**Information provided:**
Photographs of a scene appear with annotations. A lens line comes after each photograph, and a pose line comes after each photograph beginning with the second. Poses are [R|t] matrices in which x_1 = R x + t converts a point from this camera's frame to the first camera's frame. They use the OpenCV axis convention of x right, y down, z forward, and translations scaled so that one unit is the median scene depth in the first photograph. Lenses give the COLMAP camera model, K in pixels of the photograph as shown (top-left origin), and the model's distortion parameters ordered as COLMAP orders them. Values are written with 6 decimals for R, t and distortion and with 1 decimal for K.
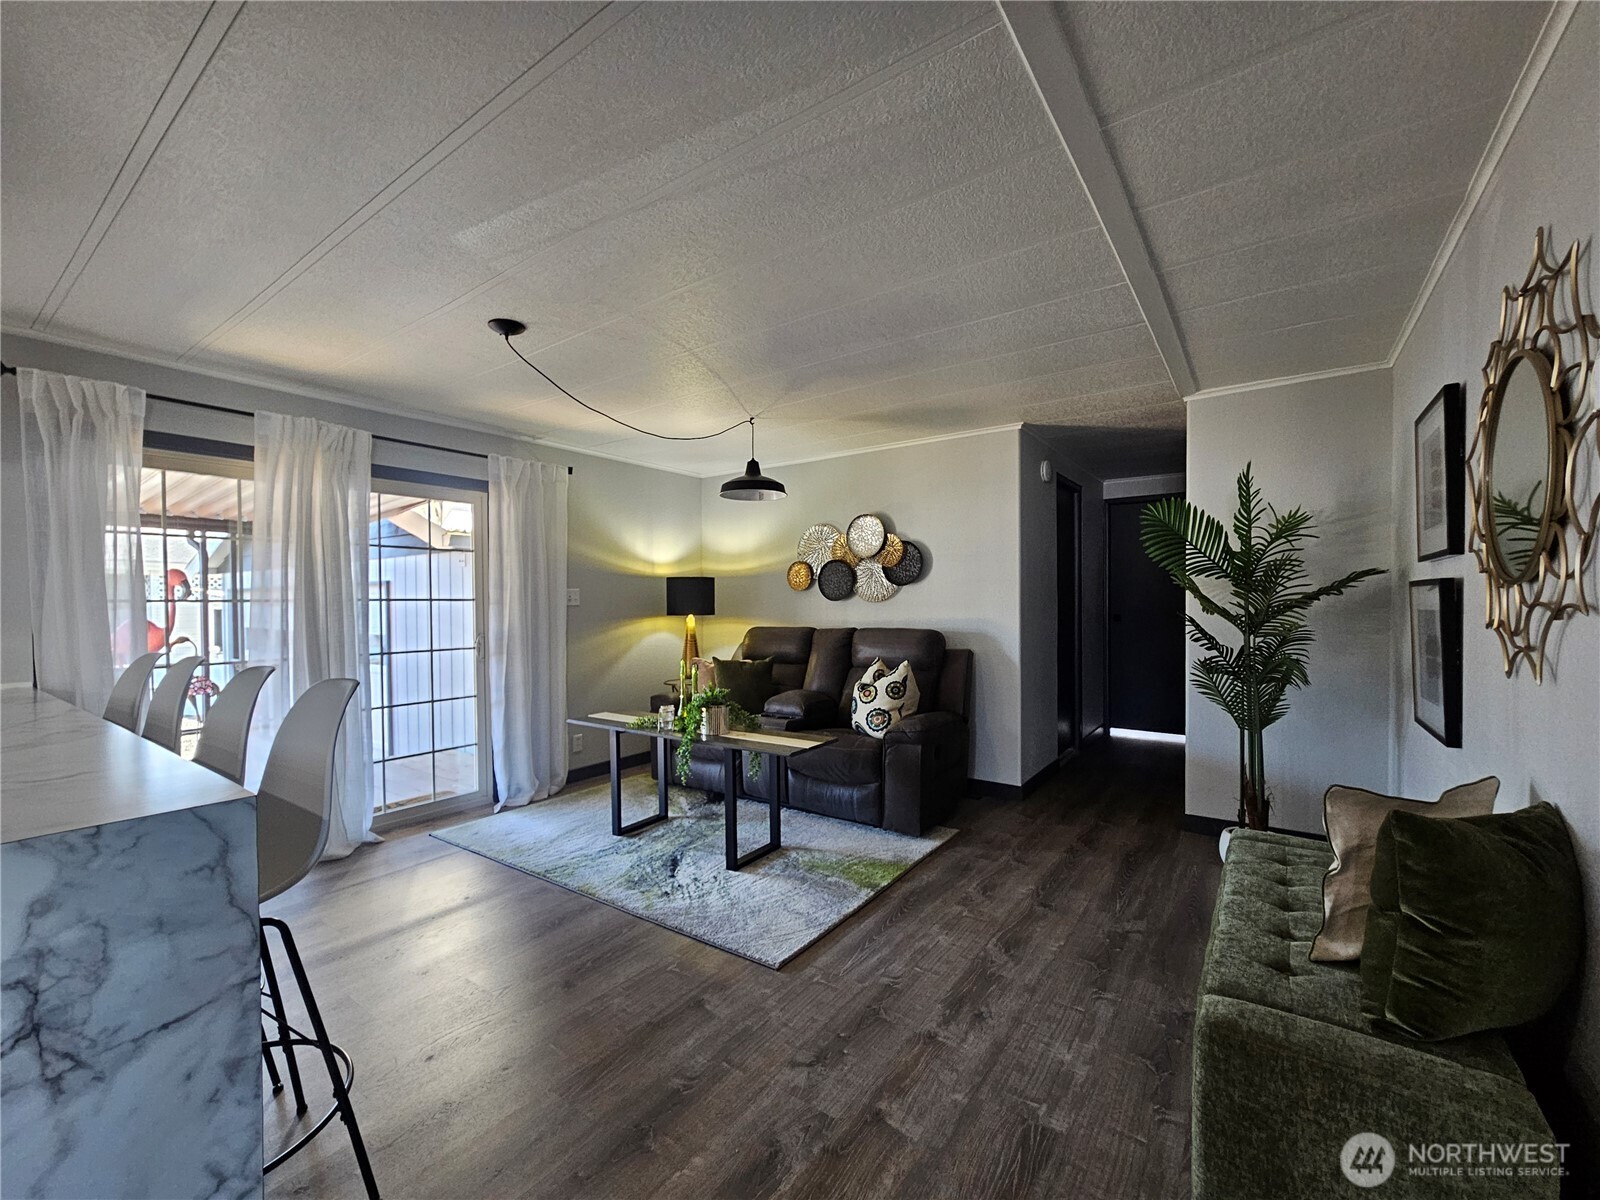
lens RADIAL K [[660.4, 0, 801.8], [0, 660.4, 617.1], [0, 0, 1]] dist [0.001566, 0.000032]
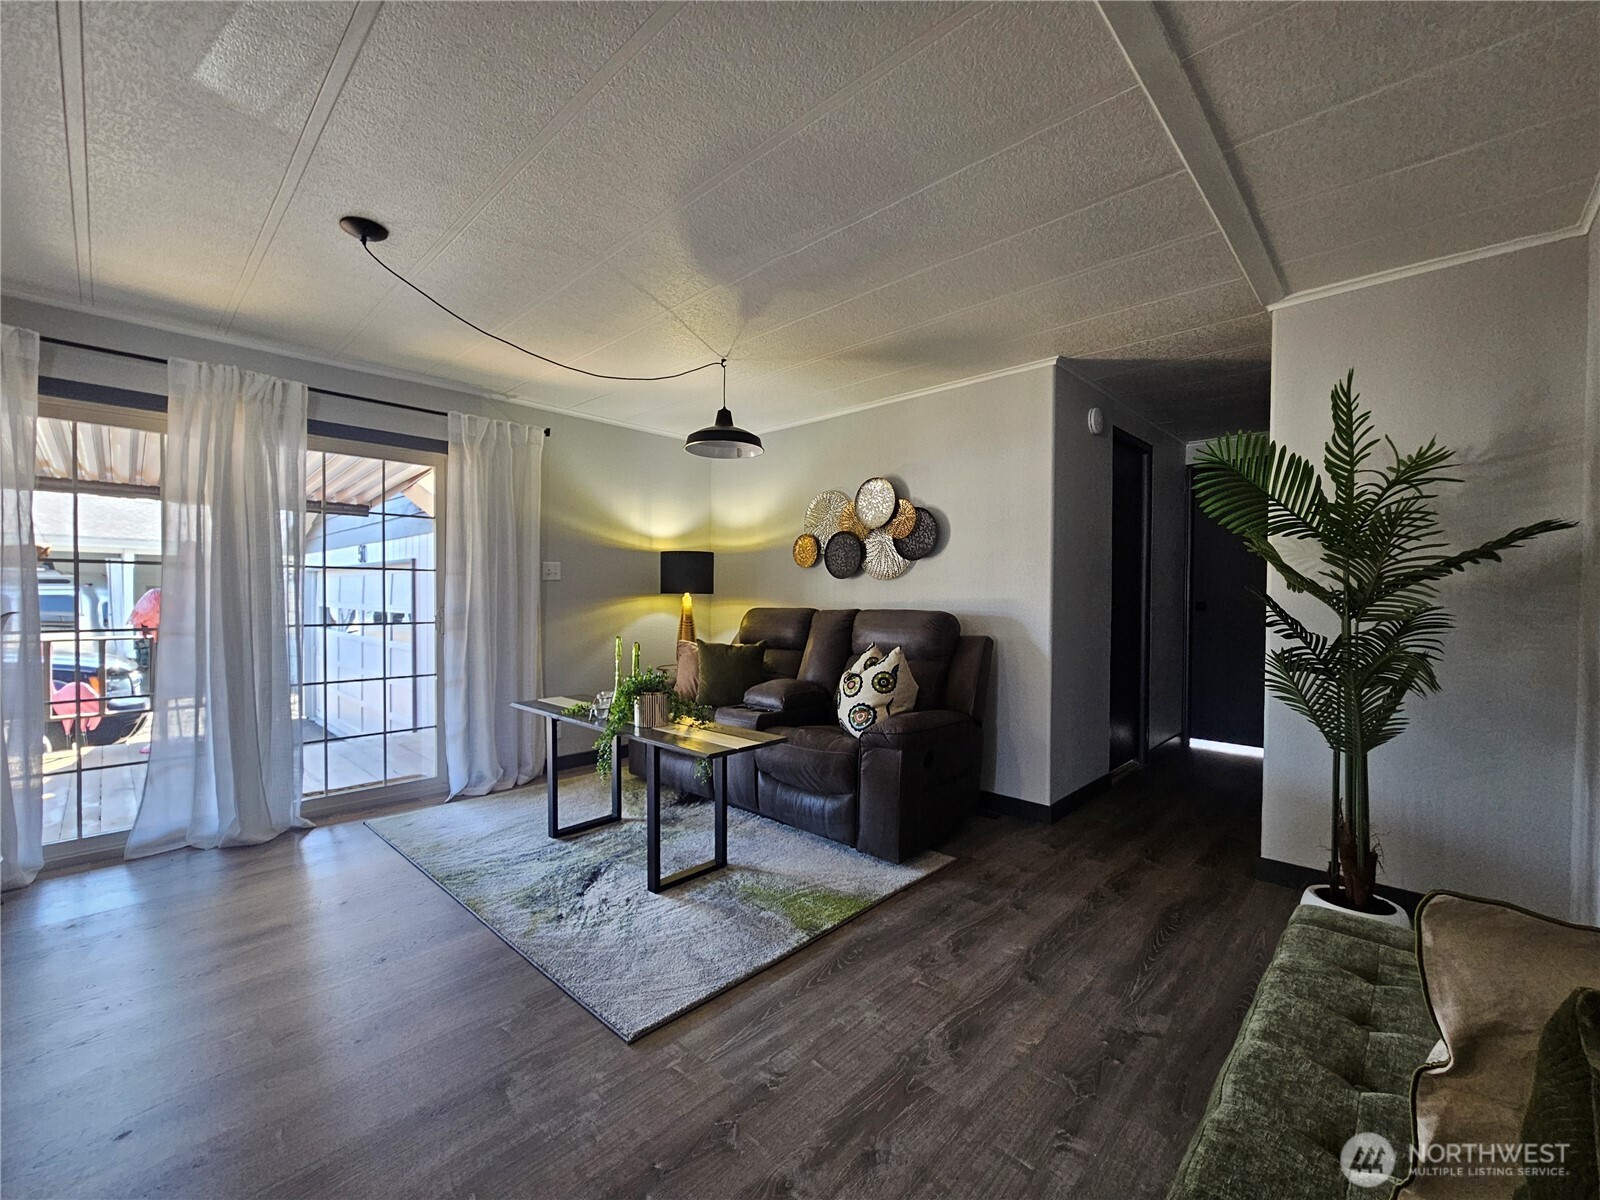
lens RADIAL K [[659.1, 0, 798.2], [0, 659.1, 611.1], [0, 0, 1]] dist [0.000224, 0.000693]
pose [[0.989918, 0.016584, -0.140666, 0.175589], [-0.016437, 0.999862, 0.002206, 0.025635], [0.140683, 0.000129, 0.990055, 0.198664]]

**Task prompt:** Rewrite the listing above with "lens line" replaced by "camera line" and everything else unchanged. Omit the pictures.

**Result of this task:**
Photographs of a scene appear with annotations. A camera line comes after each photograph, and a pose line comes after each photograph beginning with the second. Poses are [R|t] matrices in which x_1 = R x + t converts a point from this camera's frame to the first camera's frame. They use the OpenCV axis convention of x right, y down, z forward, and translations scaled so that one unit is the median scene depth in the first photograph. Lenses give the COLMAP camera model, K in pixels of the photograph as shown (top-left origin), and the model's distortion parameters ordered as COLMAP orders them. Values are written with 6 decimals for R, t and distortion and with 1 decimal for K.
lens RADIAL K [[660.4, 0, 801.8], [0, 660.4, 617.1], [0, 0, 1]] dist [0.001566, 0.000032]
lens RADIAL K [[659.1, 0, 798.2], [0, 659.1, 611.1], [0, 0, 1]] dist [0.000224, 0.000693]
pose [[0.989918, 0.016584, -0.140666, 0.175589], [-0.016437, 0.999862, 0.002206, 0.025635], [0.140683, 0.000129, 0.990055, 0.198664]]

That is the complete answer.